REQUIREMENT: Find every line below that contains the word "Chen" and copy it out.

**** THE RECORDS ****

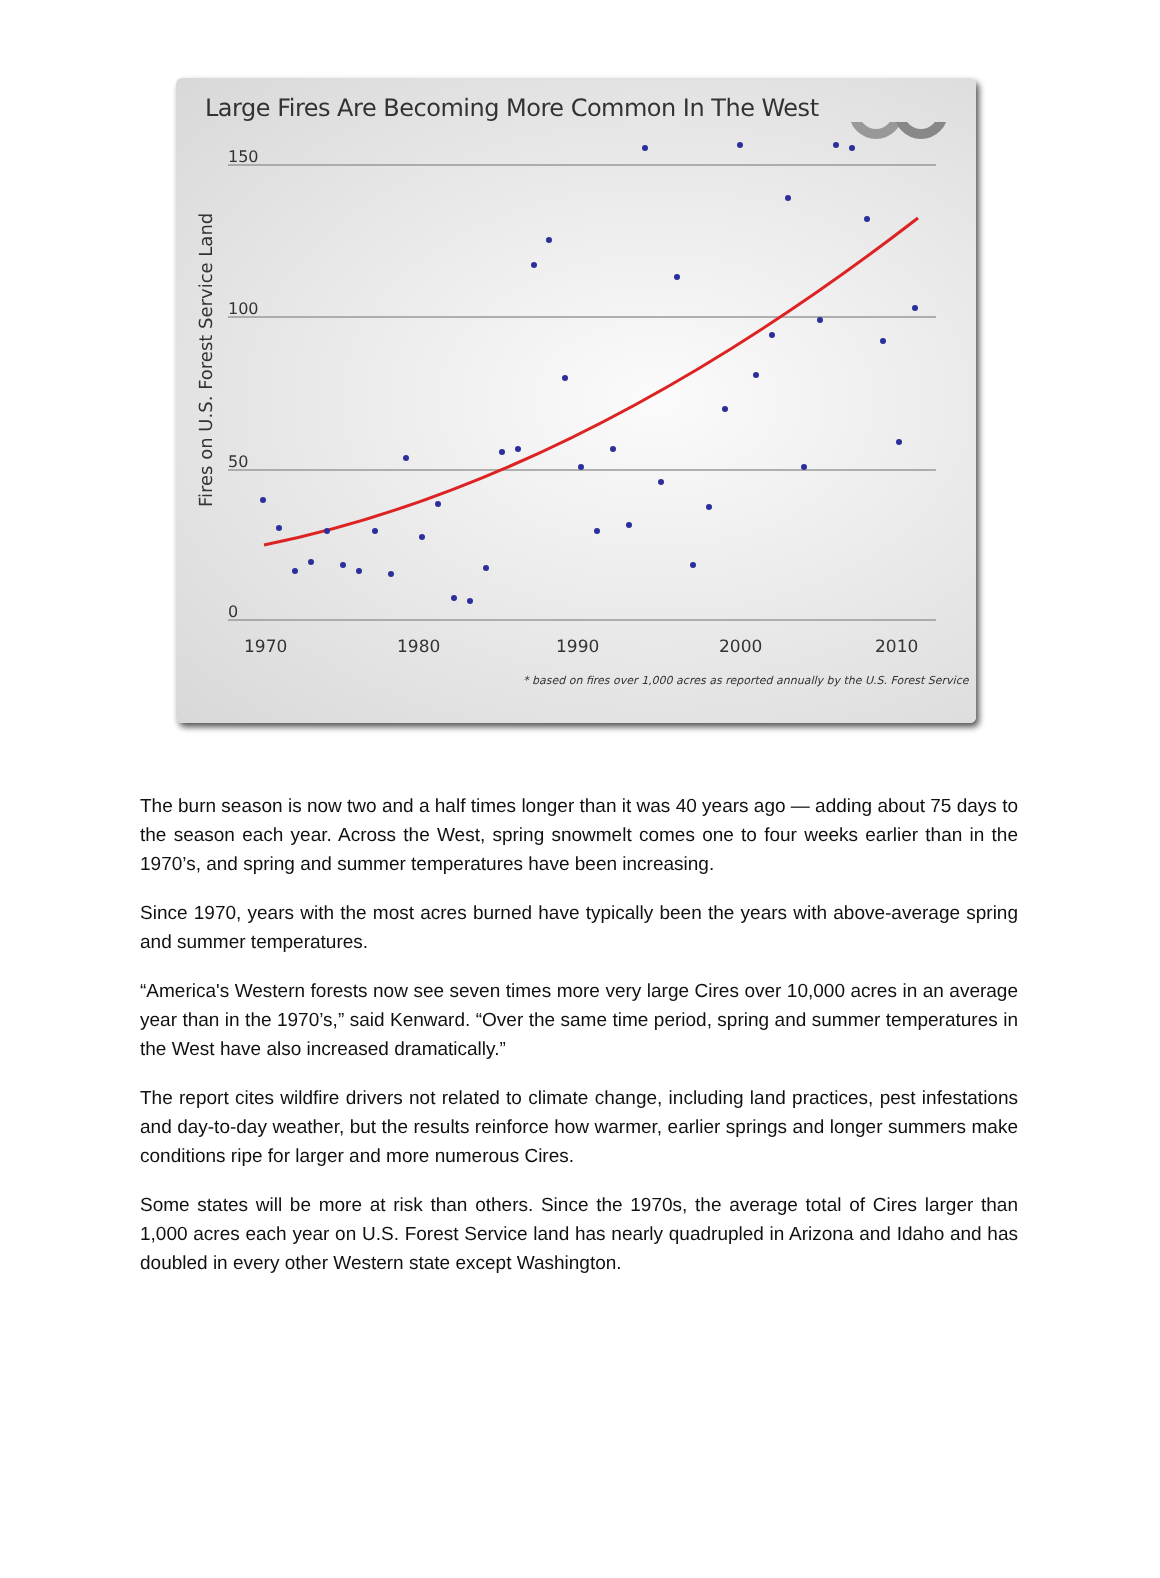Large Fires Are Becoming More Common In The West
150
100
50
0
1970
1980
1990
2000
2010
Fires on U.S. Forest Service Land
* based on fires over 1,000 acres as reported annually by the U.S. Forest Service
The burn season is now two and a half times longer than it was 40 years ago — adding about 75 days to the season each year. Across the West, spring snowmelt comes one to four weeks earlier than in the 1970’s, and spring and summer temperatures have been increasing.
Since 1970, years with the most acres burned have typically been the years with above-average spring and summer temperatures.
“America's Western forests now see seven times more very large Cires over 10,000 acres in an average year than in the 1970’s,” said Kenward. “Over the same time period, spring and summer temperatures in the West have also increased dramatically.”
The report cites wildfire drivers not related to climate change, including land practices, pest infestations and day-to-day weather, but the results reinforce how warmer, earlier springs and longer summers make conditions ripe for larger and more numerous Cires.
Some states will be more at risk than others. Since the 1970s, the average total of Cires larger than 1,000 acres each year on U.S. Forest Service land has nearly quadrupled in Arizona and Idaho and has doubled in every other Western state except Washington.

****
**** THE RECORDS ****

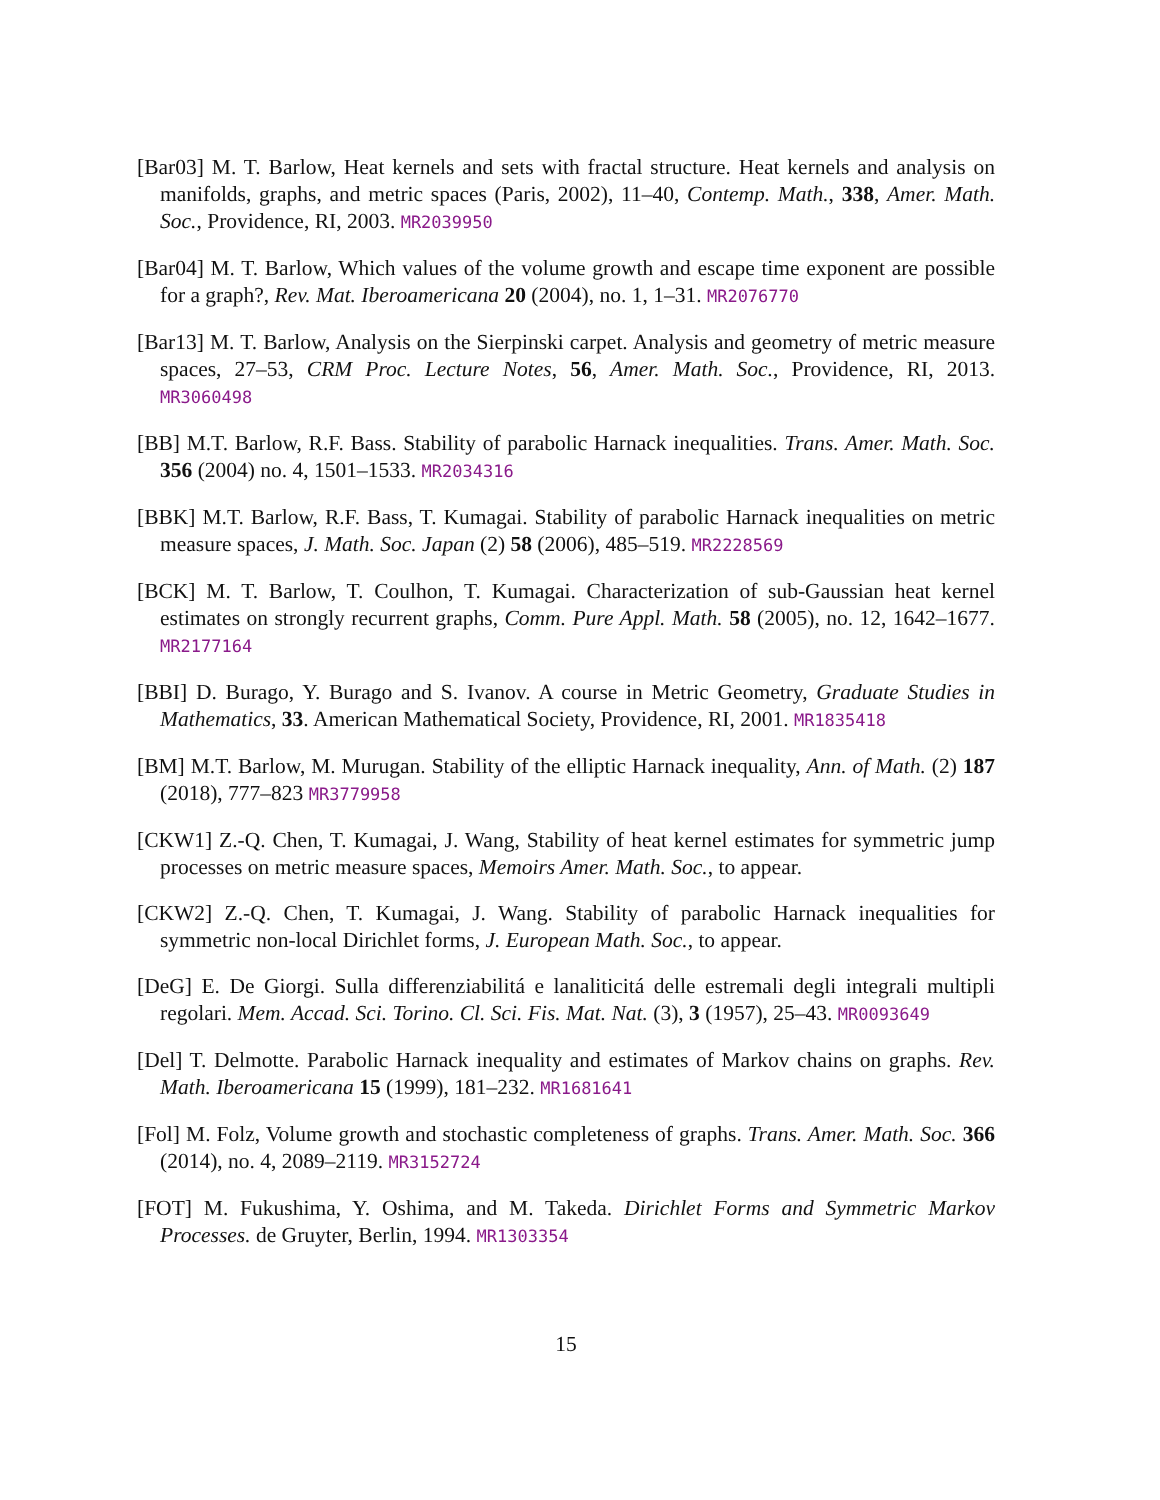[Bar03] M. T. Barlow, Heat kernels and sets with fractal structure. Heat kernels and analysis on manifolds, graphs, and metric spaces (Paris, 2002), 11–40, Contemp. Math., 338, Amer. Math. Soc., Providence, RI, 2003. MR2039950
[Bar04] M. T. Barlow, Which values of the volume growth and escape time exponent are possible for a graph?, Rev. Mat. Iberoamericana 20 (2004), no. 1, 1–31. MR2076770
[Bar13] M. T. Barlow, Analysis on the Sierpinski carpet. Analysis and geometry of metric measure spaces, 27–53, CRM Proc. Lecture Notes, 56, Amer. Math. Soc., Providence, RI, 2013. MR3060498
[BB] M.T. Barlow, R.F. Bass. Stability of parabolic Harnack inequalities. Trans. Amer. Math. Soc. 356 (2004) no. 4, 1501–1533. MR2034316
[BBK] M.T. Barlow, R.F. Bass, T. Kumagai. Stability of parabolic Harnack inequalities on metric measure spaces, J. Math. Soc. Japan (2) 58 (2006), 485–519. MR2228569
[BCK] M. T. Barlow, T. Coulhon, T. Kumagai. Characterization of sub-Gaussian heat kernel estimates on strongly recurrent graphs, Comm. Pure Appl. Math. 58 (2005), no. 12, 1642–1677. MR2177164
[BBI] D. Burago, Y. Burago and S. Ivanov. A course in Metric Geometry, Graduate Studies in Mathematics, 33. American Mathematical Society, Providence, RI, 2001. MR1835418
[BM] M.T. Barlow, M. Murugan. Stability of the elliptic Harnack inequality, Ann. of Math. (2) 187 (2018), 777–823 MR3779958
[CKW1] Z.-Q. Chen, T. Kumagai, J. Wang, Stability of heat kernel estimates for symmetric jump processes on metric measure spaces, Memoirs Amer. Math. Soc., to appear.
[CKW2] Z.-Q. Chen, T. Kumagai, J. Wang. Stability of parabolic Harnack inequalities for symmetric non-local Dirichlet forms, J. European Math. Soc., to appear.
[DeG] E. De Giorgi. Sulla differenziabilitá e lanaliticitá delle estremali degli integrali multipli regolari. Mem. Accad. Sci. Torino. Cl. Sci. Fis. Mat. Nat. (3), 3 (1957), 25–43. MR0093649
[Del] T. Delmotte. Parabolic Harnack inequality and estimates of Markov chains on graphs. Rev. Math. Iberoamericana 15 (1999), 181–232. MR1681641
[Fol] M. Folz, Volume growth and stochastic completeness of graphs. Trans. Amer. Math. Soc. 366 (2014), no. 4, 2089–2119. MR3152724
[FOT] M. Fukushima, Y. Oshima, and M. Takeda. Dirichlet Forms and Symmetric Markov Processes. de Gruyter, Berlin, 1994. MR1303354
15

****

ANSWER AREA:
[CKW1] Z.-Q. Chen, T. Kumagai, J. Wang, Stability of heat kernel estimates for symmetric jump processes on metric measure spaces, Memoirs Amer. Math. Soc., to appear.
[CKW2] Z.-Q. Chen, T. Kumagai, J. Wang. Stability of parabolic Harnack inequalities for symmetric non-local Dirichlet forms, J. European Math. Soc., to appear.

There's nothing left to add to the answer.